Auch Leichtigkeit kann harte Arbeit sein. Das geht in Zeiten des Erfolgs oft vergessen. Etwa bei der Schwyzer Skirennfahrerin Corinne Suter. Viel wurde geschrieben über die neue Lockerheit der 25-Jährigen. Darüber, wie sie dank den zwei WM-Medaillen im vergangenen Winter den Knopf auftat, seither sechsmal bei Speedrennen unter die besten Drei fuhr und je eine Abfahrt und einen Super-G gewann. Vom Wandel der Trainingsweltmeisterin zur Podestfahrerin. Der mentale Klick und alles wird gut.
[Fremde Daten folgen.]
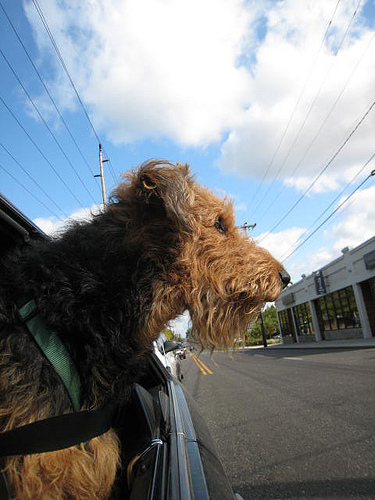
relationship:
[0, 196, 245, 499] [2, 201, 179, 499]
car has window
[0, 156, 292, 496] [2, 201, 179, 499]
dog looking out window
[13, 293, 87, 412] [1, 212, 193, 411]
collar on neck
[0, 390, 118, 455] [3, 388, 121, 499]
safety belt across chest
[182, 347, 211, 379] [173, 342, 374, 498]
lines on road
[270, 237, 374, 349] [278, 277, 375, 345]
store front has windows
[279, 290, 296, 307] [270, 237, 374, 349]
sign on store front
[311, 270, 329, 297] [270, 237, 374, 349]
sign on store front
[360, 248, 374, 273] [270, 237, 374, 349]
sign on store front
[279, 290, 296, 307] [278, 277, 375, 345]
sign over windows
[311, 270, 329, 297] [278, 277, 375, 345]
sign over windows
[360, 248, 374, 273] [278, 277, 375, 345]
sign over windows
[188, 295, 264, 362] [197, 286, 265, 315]
wiry fur on chin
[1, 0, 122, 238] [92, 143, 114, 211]
power lines on pole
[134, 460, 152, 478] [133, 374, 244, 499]
lock button on door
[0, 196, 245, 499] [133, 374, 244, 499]
car has door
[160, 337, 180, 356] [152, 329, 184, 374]
side view mirror on car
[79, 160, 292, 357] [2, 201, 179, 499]
head outside window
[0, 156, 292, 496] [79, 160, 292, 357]
dog has head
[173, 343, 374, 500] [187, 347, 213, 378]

Damit die neue Leichtigkeit der Corinne Suter im entscheidenden Moment funktioniert, braucht es genau so Training wie für die körperliche Fitness und die Skitechnik.
Denn der ausserordentliche Ehrgeiz der Schwyzerin, der sie schon in der Schule zu Höchstleistungen trieb, der aber auch am Ursprung des selbstauferlegten Drucks stand, bleibt schliesslich ein Teil ihres Charakters. Die 25-Jährige kann ihn nur viel besser steuern.
Suter ist es in den letzten Monaten mit Hilfe ihres Mentaltrainers gelungen, zwei Verhaltensweisen elementar zu ändern: Die Gedankenkontrolle vor dem Rennen und die Verarbeitung der Emotionen nach dem Wettkampf. Zwei aktuelle Beispiele dazu. Die Absolventin der Hotelfachschule führt die Abfahrts- und die Super-G-Wertung im Weltcup an. Beide Kugeln zu gewinnen, ist als bislang einziger Schweizerin erst Michela Figini gelungen.
«Ein grosses Ziel», sagt Suter selbst. Doch anstatt sich den Weg zur Kristallkugel durch rosarote Wolken vorzustellen oder gar Gedanken an ein mögliches Scheitern aufkommen zu lassen, schaltet die introvertierte Innerschweizerin das Kopfkino im Unterschied zu früher gänzlich aus. «Dass ich in diesen Wertungen vorne liege, realisiere ich erst, wenn ich die rote Spezialstartnummer anziehe. Und das ist ein schönes Gefühl», sagt Corinne Suter.
Und nach dem Rennen? Klar gibt es derzeit wenig Gelegenheiten für Frustration. Doch auch sie kommen vor. Etwa, wenn die Speedfahrerin mit ihrer Leistung unzufrieden ist. Geschehen am vergangenen Wochenende nach der Abfahrt von Garmisch.
Doch was sie früher für Tage aus dem psychischen Gleichgewicht kippen und die Wettkampfverarbeitung zum kolossalen Energiefresser mutieren liess, kann sie heute innert Kürze abschütteln. Stinkig auf sich selber zu sein ist erlaubt, aber die Halbwertszeit des Ärgers ist auf Minuten komprimiert. «Die einzige Person, die mir im Weg stehen könnte, bin ich», sagte Corinne Suter im November in einem Interview im Bote der Urschweiz.
Noch immer hält das Sportlerleben Prüfungen für die Absolventin der Hotelfachschule bereit. Etwa bei ihren ersten Renneinsätzen im Riesenslalom. «Ich war vor dem Riesenslalom in Sölden viel nervöser als vor den Abfahrten in Lake Louise», sagt Suter. Sie nahm für sich in Anspruch, auf Anhieb in die ersten 30 zu fahren. Auch hier erkennt die 25-Jährige den Weg eines Lernprozesses. Geduld und Erfahrung sind die Schlüssel, um vielleicht in Zukunft in einer dritten Disziplin den Weg an die Spitze zu finden.
Eine besondere Herausforderung bringen auch die Heimrennen in Crans-Montana mit sich. Nie sonst würden sich so viele Freunde und Bekannte melden, bekäme sie so häufig SMS, sagt Suter. «Viele teilen mir mit, sie kämen wegen mir zu diesem Rennen. Und irgendwie hatte ich lange das Gefühl, diese Leute erwarteten von mir, dass ich Zeit mit ihnen verbringe. Das hat mich ziemlich aus dem Konzept gebracht.»
Inzwischen kann Corinne Suter auch diese Ablenkungen ausblenden. Sie ist in dieser Hinsicht egoistischer geworden, schaut mehr auf sich und nicht auf die anderen. Mit einer elementaren Ausnahme: «Nach einem erfolgreichen Rennen ist nicht die Siegerehrung auf dem Podest für mich der schönste Moment, sondern die Umarmung von meiner Familie.»